A ogni trattativa di rilievo, spunta dal nulla il suo nome. È sempre senza lavoro ma sembra che tutti lo vogliano. Sembra.

Maldini nega Thiago Motta. Ma allora com’è che spunta sempre fuori? Ha buoni influencer che lavorano per lui

Db Torino 16/02/2025 - campionato di calcio serie A / Juventus-Inter / foto Daniele Buffa/Image Sport nella foto: Thiago Motta

Thiago Motta come la Sora Camilla

C’è un mistero che emerge dall’intervista di Aldo Cazzullo a Paolo Maldini. È il mistero Thiago Motta.
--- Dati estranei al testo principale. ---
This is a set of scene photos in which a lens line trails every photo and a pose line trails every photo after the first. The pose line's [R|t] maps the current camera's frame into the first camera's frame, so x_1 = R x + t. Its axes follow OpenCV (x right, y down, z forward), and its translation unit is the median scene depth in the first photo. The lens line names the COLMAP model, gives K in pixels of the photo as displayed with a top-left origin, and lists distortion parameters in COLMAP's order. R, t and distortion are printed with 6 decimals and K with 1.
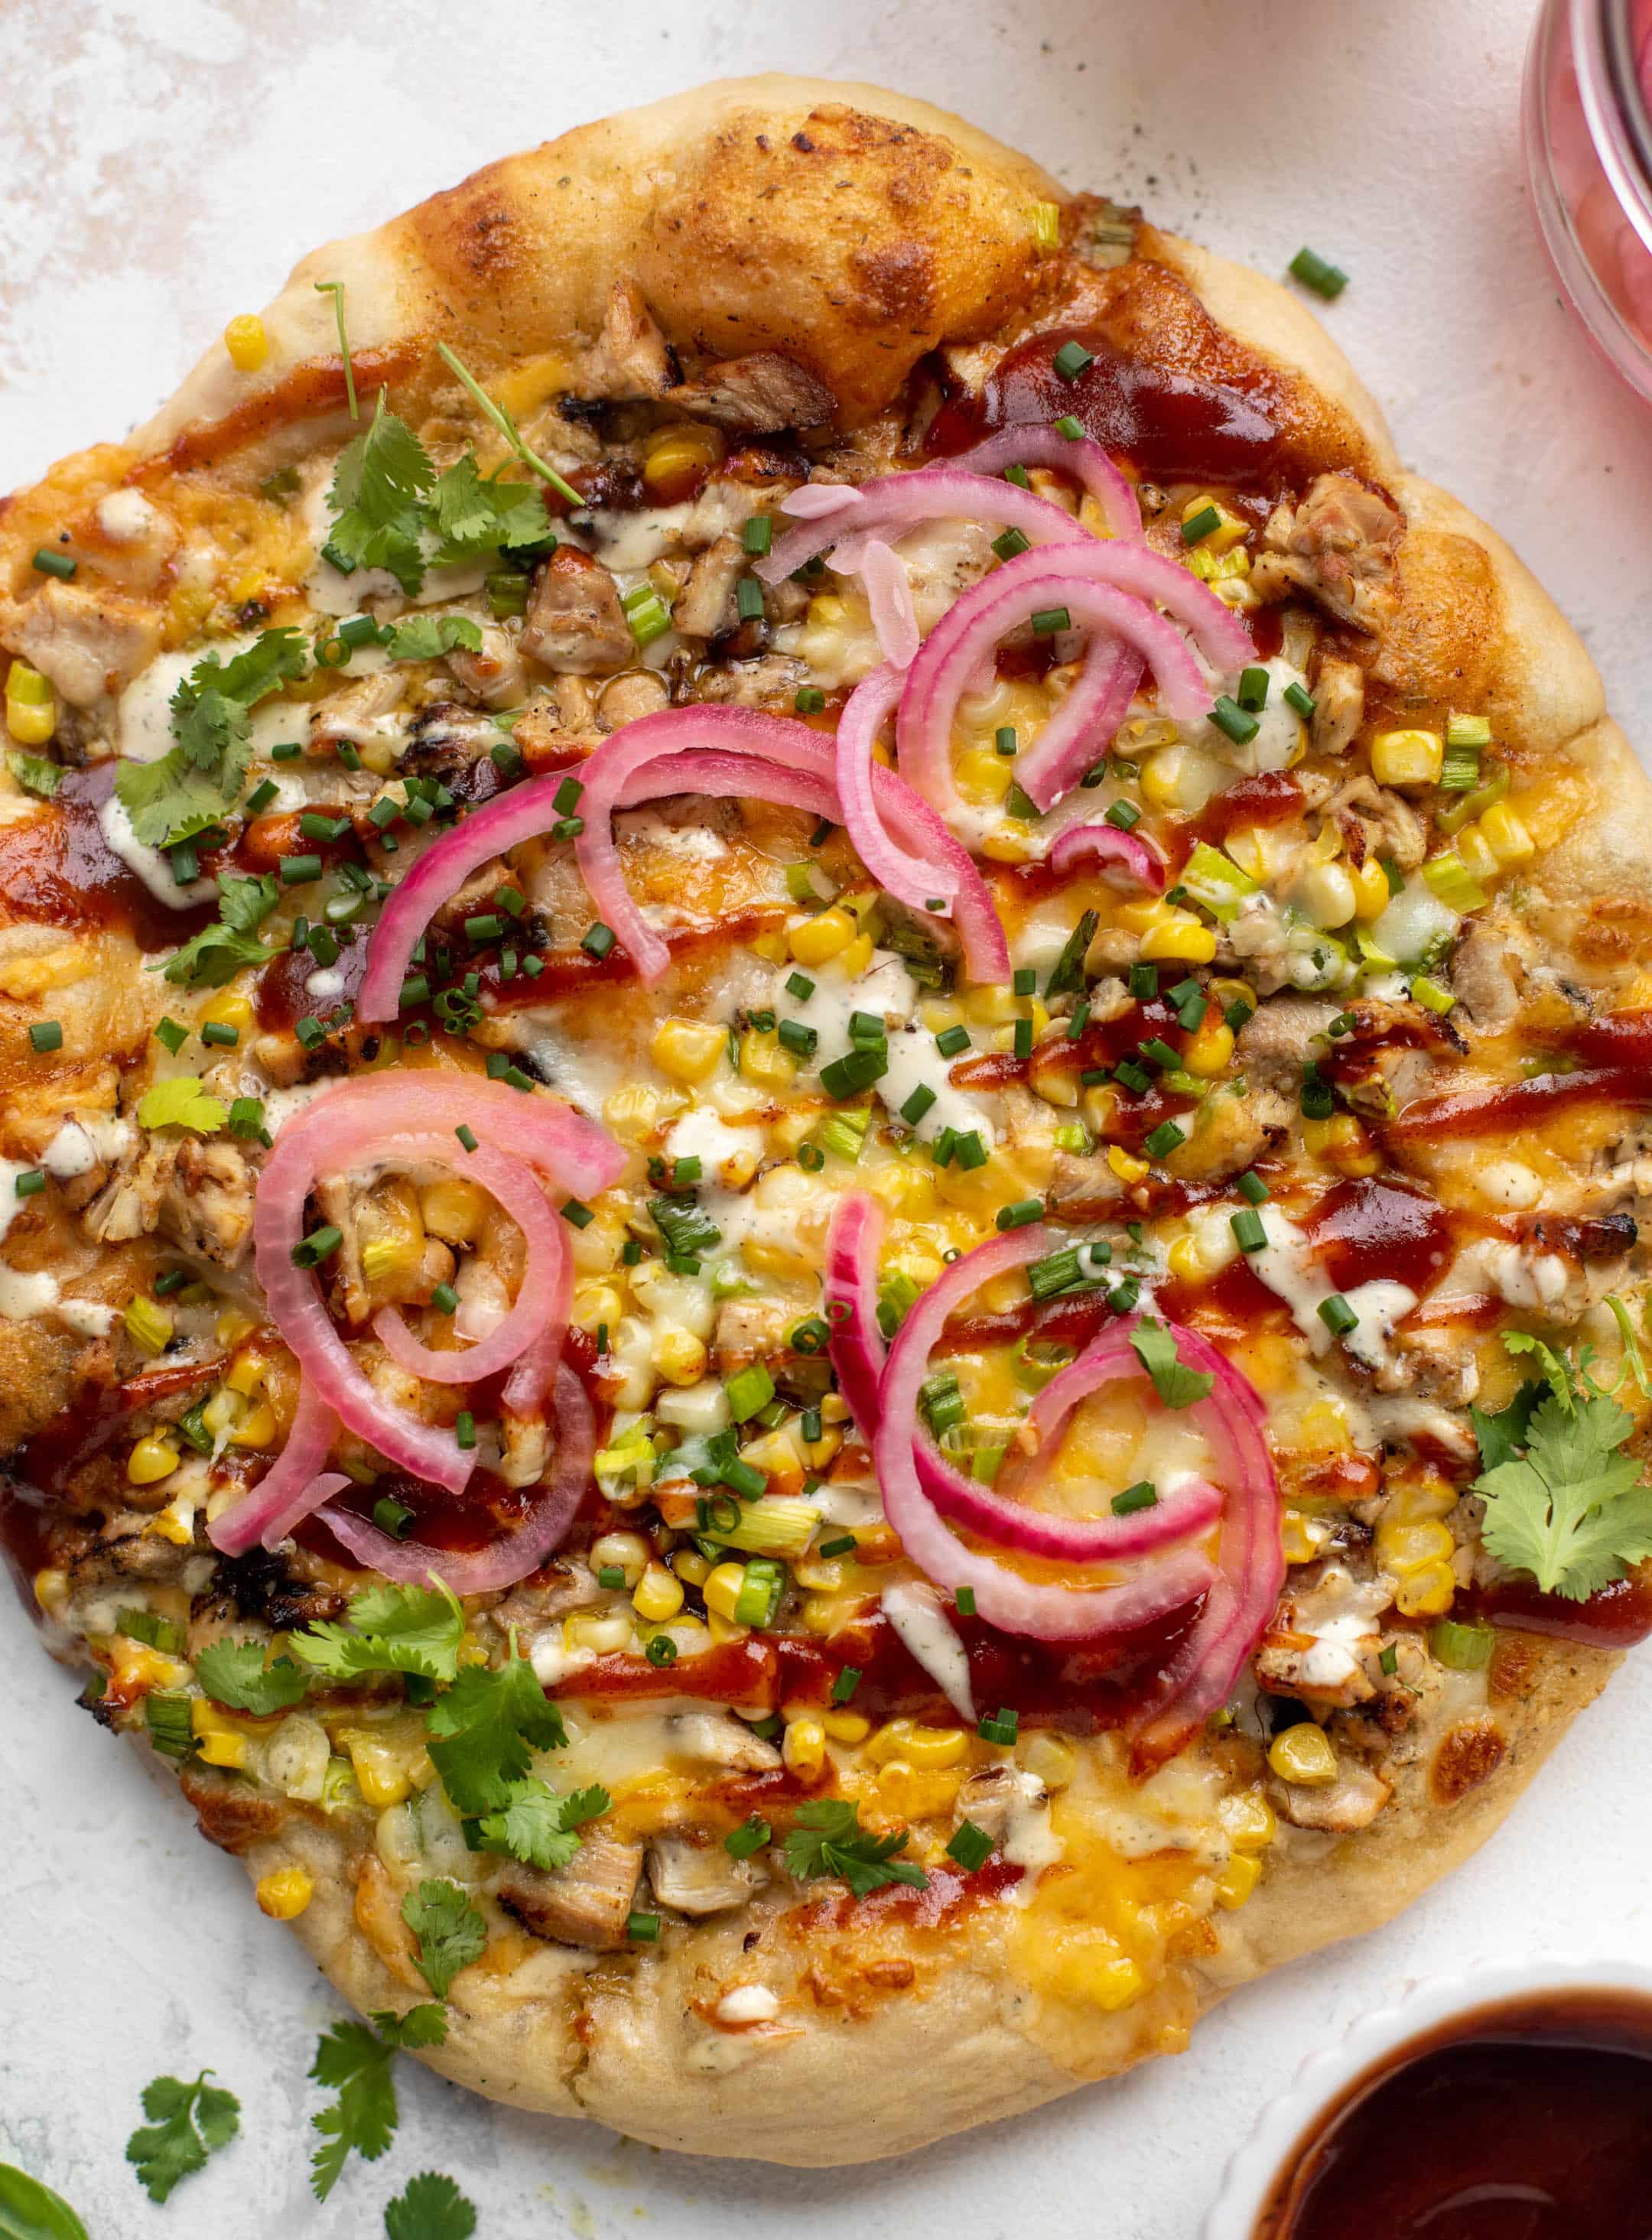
lens RADIAL K [[3808.4, 0, 826.4], [0, 3808.4, 1226.0], [0, 0, 1]] dist [-0.165299, -0.213870]
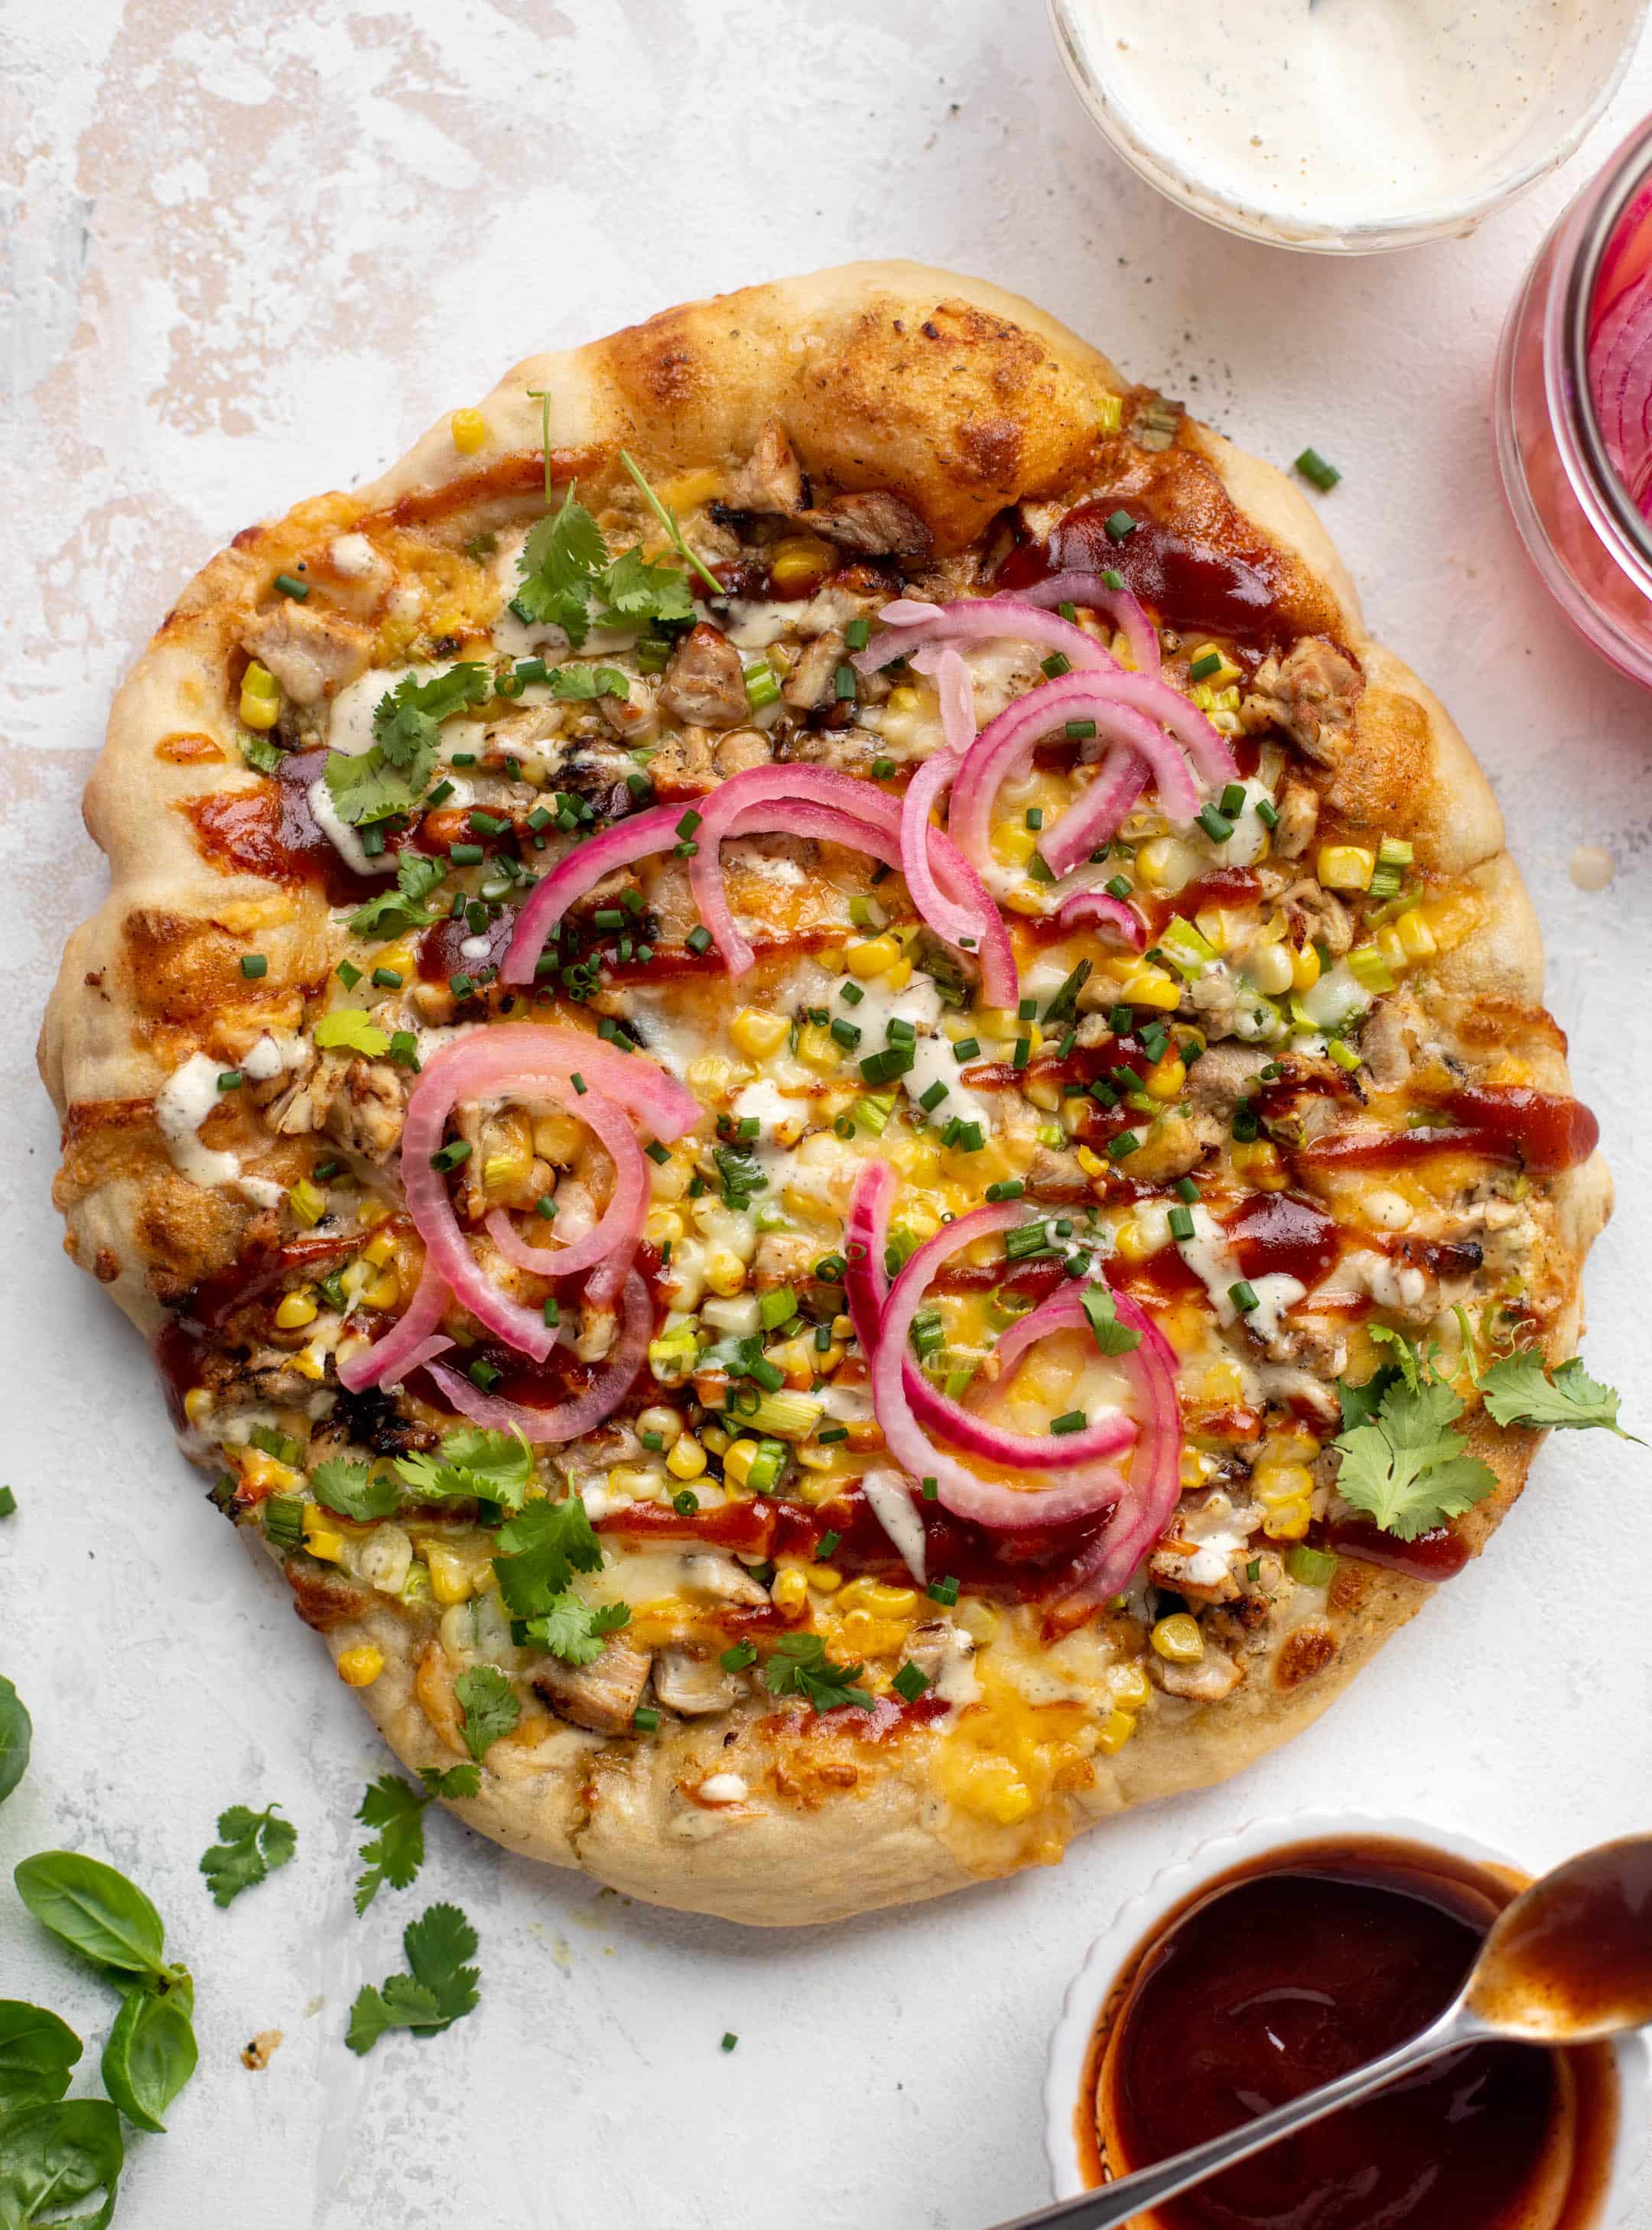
lens RADIAL K [[3791.4, 0, 826.4], [0, 3791.4, 1220.5], [0, 0, 1]] dist [-0.165299, -0.213870]
pose [[0.993042, 0.108968, 0.044645, -0.063364], [-0.109545, 0.993924, 0.010698, -0.000321], [-0.043208, -0.015514, 0.998946, -0.260803]]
I giornali ne hanno scritto subito dopo il no a Pirlo, davano per certo che fosse lui il nome indicato da Maldini e Leonardo. Maldini invece dice che il nome di Thiago Motta non è mai stato fatto. Gli altri due erano De Rossi e Grosso che però allenavano in Serie A e non si poteva far torto ai club. Quindi, di fatto: o Pirlo o niente. Questo Maldini non lo spiega.

Pirlo

Quella di Maldini sembra un mezza bugia. Però resta un mistero: com’è che a ogni panchina di prestigio balza fuori Thiago Motta e poi nessuno ammette di averlo contattato? È come se l’italo-brasiliano che ha portato la Juventus sull’orlo del disastro, avesse ottimi influencer che lavorano alacremente per lui. Come se fosse sempre sulla breccia. La realtà è che sta cominciando la seconda stagione senza che lui abbia una panchina. L’effetto è che sarebbe conteso persino dalla Nazionale italiana. La realtà è che non se lo prende nessuno.

Maldini parla anche dei figli di

Parla anche dell’incompatibilità con l’avere figli sulla strada per fare i procuratori.

“Parliamo anche di questo. Nessuno l’ha detto, ma quella norma è stata cancellata nel 2019. Sempre sul piano giuridico, non c’era nulla che potesse impedire ai nostri figli di fare gli agenti — oggi Christian è inquadrato come scout —, a me di fare il direttore tecnico della Nazionale e a Pirlo di allenarla. E se si fosse dimostrata una reale incompatibilità del mio ruolo con la professione di mio figlio, mi sarei dimesso subito. È stata una cosa molto pretestuosa e mai spiegata dai vertici federali. Ma ha avuto un impatto”.